This very funny instalment is so memorable though as it introduced not one, but two recurring elements to the show. First was the eponymous slap bet. Barney, convinced that Robin’s secret is that she used to be employed in the Canadian adult film business, makes a wager with Marshall whereby the loser gets slapped in face as hard as possible. The ten slaps for all eternity stipulation dealt out by slap bet commissioner Lily ran for the show’s remaining duration with Marshall continuously and hilariously teasing Barney as to when his next punishment would occur.
By some measure though, this episode is remembered so fondly for the reveal of Robin’s hidden past. Sitcoms aren’t known for pulling major twists, but the revelation that Robin used to be known as one-hit wonder, teenage pop star Robin Sparkles and the accompanying video for her song ‘Let’s Go to the Mall’ was totally unexpected. The build-up throughout the episode was played perfectly and the result could not have been funnier.
1. The Playbook
Season 5 Episode 8 (Original Airdate: Nov. 16, 2009)
It’s arguable that many people kept watching How I Met Your Mother not to see who Ted would end up with but to see just what scheme Barney might employ next to, as he puts it, “pick up chicks and give ‘em the business.”

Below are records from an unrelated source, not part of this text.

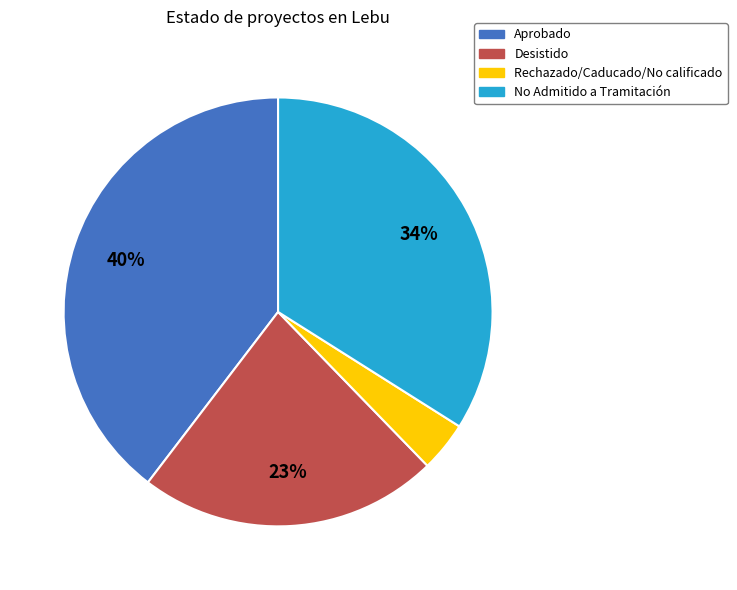

What percentage is the No Admitido a Tramitación slice, to the nearest percent?

34%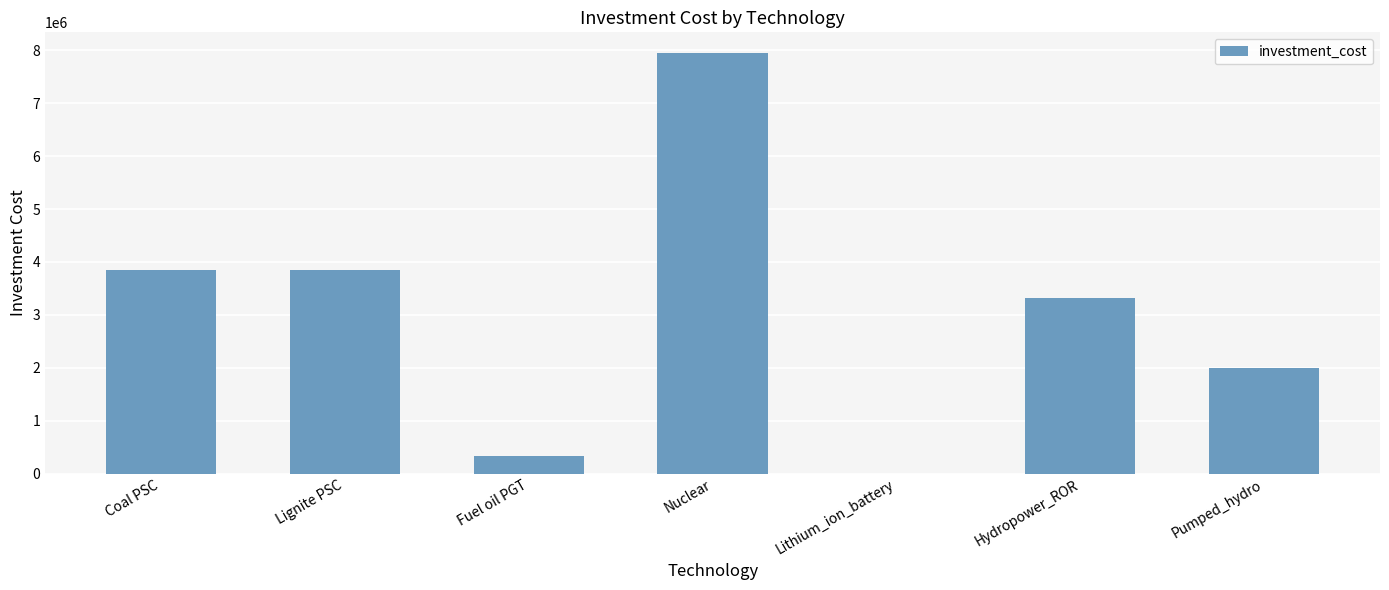

What is the average value?

3041061.3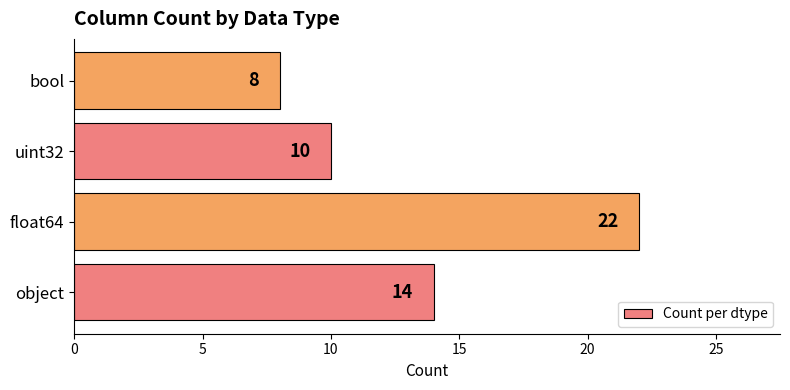

What value does the data have at object, to the nearest 5?

15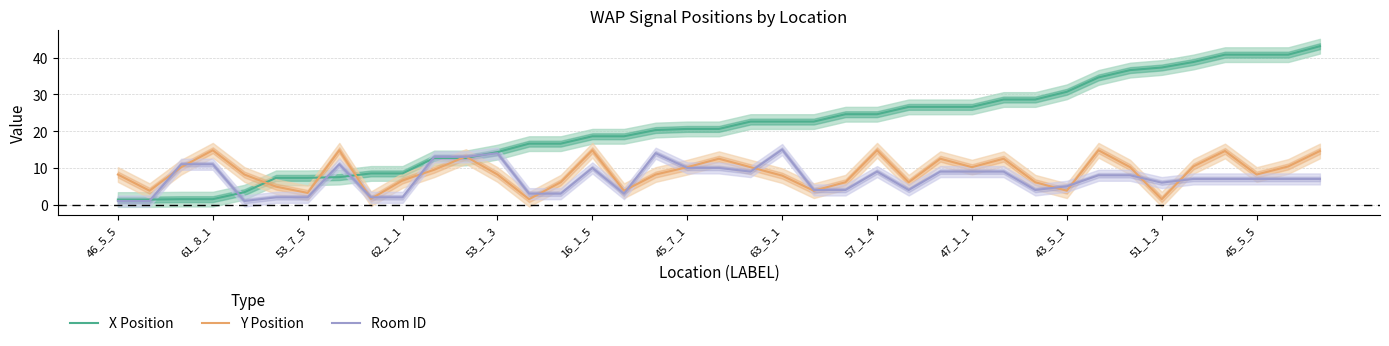

Which has a higher value, 20 or 26?

26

Barney’s elaborate ploys were often the funniest part of the any episode and this one is jammed to the rafters with them and that’s why it sits in our top slot.
The Playbook is Barney’s catalogue of seductive maneuvers. Those featured here range from the simple “don’t drink that” to the more complex “Mrs Stinsfire,” an homage to the Robin Williams movie of a similar name. My favorite though is the “Lorenzo Von Matterhorn” that Stinson employs on a colleague of Lily’s she’s setting up with Ted. If you watch this episode again, pay close attention to the final line of each of the fake websites Barney has created to help him in his endeavor.
Neil Patrick Harris is utterly on form throughout but Alyson Hannigan’s Lily is no slouch here, furnishing the show with the “You sunovvabeach” catchphrase. Minute for minute there are more laughs in this episode than any other in How I Met Your Mother’s catalogue and it’s episodes like this one which makes me miss this show more than I actually miss some people.